Alberta Clippers are low pressure areas seen frequently in winter, although they can occur anytime from mid October to March. These are called “Clippers” as they are usually very fast moving and can follow one after another. They originate in the Alberta province of Canada and dive southeast into the central U.S.
The upper level pattern required to produce these systems will have an upper level ridge of warm air aloft over the northeast Pacific and far western North America and a low pressure trough and cold air aloft over the central and eastern U.S. This produces a strong jet stream flowing south and southeast into the U.S, and is called a northwest flow. Exactly how far east or west the upper level ridges and troughs are located determines the track of the clippers descending into the U.S. If these features are further west, more of the country is impacted by the clippers, or if further east, the clipper’s influence may be limited to the Great Lakes and Northeast.
The northwest flow is often the result of a strong positive Pacific North American (+PNA) weather pattern.
This is a simplified classic depiction of a Positive Pacific North American (+PNA) weather pattern and some general effects. This is just a generalized description as each pattern’s configuration will be different.
The next few graphics show the formation and life cycle of a “classic” Alberta Clipper. Each jet stream configuration and clipper will be different, these are only generic representation
Conditions come together to set the stage for the clipper’s formation:
With a ridge of mid and upper level high pressure over the eastern north Pacific and western North America and a trough of low pressure over the central and eastern U.S., northwest flow is in place over the Midwest and Plains. Incoming Pacific storms are carried northeast toward Alaska with the trailing front dissipating to the south. Westerly cross-barrier flow (over the Canadian Rockies) begins to develop a lee trough on the high Plains of Alberta.

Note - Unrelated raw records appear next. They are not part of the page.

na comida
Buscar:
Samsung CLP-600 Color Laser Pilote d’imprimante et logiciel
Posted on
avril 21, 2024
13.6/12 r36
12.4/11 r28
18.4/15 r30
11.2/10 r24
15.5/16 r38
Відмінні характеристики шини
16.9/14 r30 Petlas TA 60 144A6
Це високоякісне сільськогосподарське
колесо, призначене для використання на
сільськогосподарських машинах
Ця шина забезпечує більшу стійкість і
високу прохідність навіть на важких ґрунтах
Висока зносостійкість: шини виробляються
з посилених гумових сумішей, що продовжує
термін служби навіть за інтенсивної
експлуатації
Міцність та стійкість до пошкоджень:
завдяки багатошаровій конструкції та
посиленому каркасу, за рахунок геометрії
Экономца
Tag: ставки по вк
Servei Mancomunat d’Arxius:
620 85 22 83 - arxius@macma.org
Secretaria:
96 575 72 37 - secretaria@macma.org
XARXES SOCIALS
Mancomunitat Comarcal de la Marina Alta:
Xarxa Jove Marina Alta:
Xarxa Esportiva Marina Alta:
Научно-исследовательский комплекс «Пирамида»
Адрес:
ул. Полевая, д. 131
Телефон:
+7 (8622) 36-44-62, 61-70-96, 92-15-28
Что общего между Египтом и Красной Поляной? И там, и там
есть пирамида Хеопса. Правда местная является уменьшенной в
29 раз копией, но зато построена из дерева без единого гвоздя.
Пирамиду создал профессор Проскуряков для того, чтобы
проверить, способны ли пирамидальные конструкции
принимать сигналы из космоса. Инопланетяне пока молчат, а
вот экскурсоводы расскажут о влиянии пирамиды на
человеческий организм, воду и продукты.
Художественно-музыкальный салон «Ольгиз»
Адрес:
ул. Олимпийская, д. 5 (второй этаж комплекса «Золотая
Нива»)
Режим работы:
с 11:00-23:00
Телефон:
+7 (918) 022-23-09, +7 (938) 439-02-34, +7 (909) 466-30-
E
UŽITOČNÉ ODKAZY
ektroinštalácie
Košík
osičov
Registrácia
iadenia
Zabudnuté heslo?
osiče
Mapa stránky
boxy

Here is a close up of where the clipper low will form:
This is a cross section of the air cresting the Canadian Rockies and moving downslope into the high plains of Alberta. Downslope flow begins to warm the air near the eastern slopes (greenish-blue area), with an area of spinning air forming along the low pressure trough on the Alberta Plains.
The Clipper low forms and the frontal systems begin to take shape:
The Pacific storm and frontal system weakens and dissipates over the high terrain of the Rockies. The cross-barrier westerly flow continues and a low pressure area forms where the “spin” began in Alberta. Ongoing downslope flow spreads southward into the U.S., with continued warming of the air mass against the eastern slope of the Rockies. This causes the low pressure trough (lee trough) to transition to a warm front. The new low pressure area forces Arctic air to its north to the west, which will cause the old frontal boundary to strengthen and become a cold front.
The Clipper forms:
This is a cross section of the atmosphere showing the development of the clipper low from the spinning air over the high plains of Alberta.
The Clipper begins to move south into the U.S.
Northwest flow aloft carries the new storm system into the U.S. A now well-defined warm front swings out into the Plains, with very warm and dry air, heated and dried by the downslope flow, causing windy and warm weather to the south of the clipper low. To the north, Arctic air is flowing southward into the northern Plains. Left over Pacific moisture is squeezed out in the cold air causing light snows or light rain to develop along and north of the low pressure area’s path.
The clipper reaches the base of the upper level trough and begins to flow east:
As the Alberta Clipper exits the Midwest. cold air floods southward into the center of the country, depending upon the position of the jet stream. The warm and dry air mass south of the clipper low begins to modify, pick up a bit of moisture and cool off as it moves away from the Rockies and the downslope effect fades. Light rains and snows continue to the north of the low, with heavier lake effect lows possible if the Great Lakes are still open. Further north, the cold front becomes banked up against the Rockies, unable to push west.
The clipper reaches the end of the line — or does it?
As the clipper low reaches the coast, it can have several different outcomes. The low can dissipate offshore, track out to sea, or if jet stream conditions are right, can head up the coast as a major coastal storm. To the west, another Pacific storm approaches, ready to begin the process again. The clipper lows can follow almost one after another, with as little as a day between them; but for clarity, they have been shown much wider spaced here.
Alberta Clippers can follow right behind one and other with repeated light snows to the north and large day-to-day temperature swings to the south of the low’s path. The northwest flow is often the result of a strong positive Pacific North American (+PNA) weather pattern.
This is a generic representation of weather at the surface common with a strong positive Pacific-North American (+PNA) pattern. A deep trough in the central and eastern U.S. keeps a steady flow of cold high pressure areas dropping southward into the central and eastern U.S. The plains will see wider swings in temperatures as Arctic air alternates with warm and dry downslope flow, while areas further east remain consistently colder. This is a dry pattern overall, but there are exceptions. An active subtropical jet stream can undercut the western ridge and bring storm systems through the southern tier of states producing heavy snows for the Plains and Midwest occasionally. The patterns depicted here are just general representations, as each +PNA setup is different.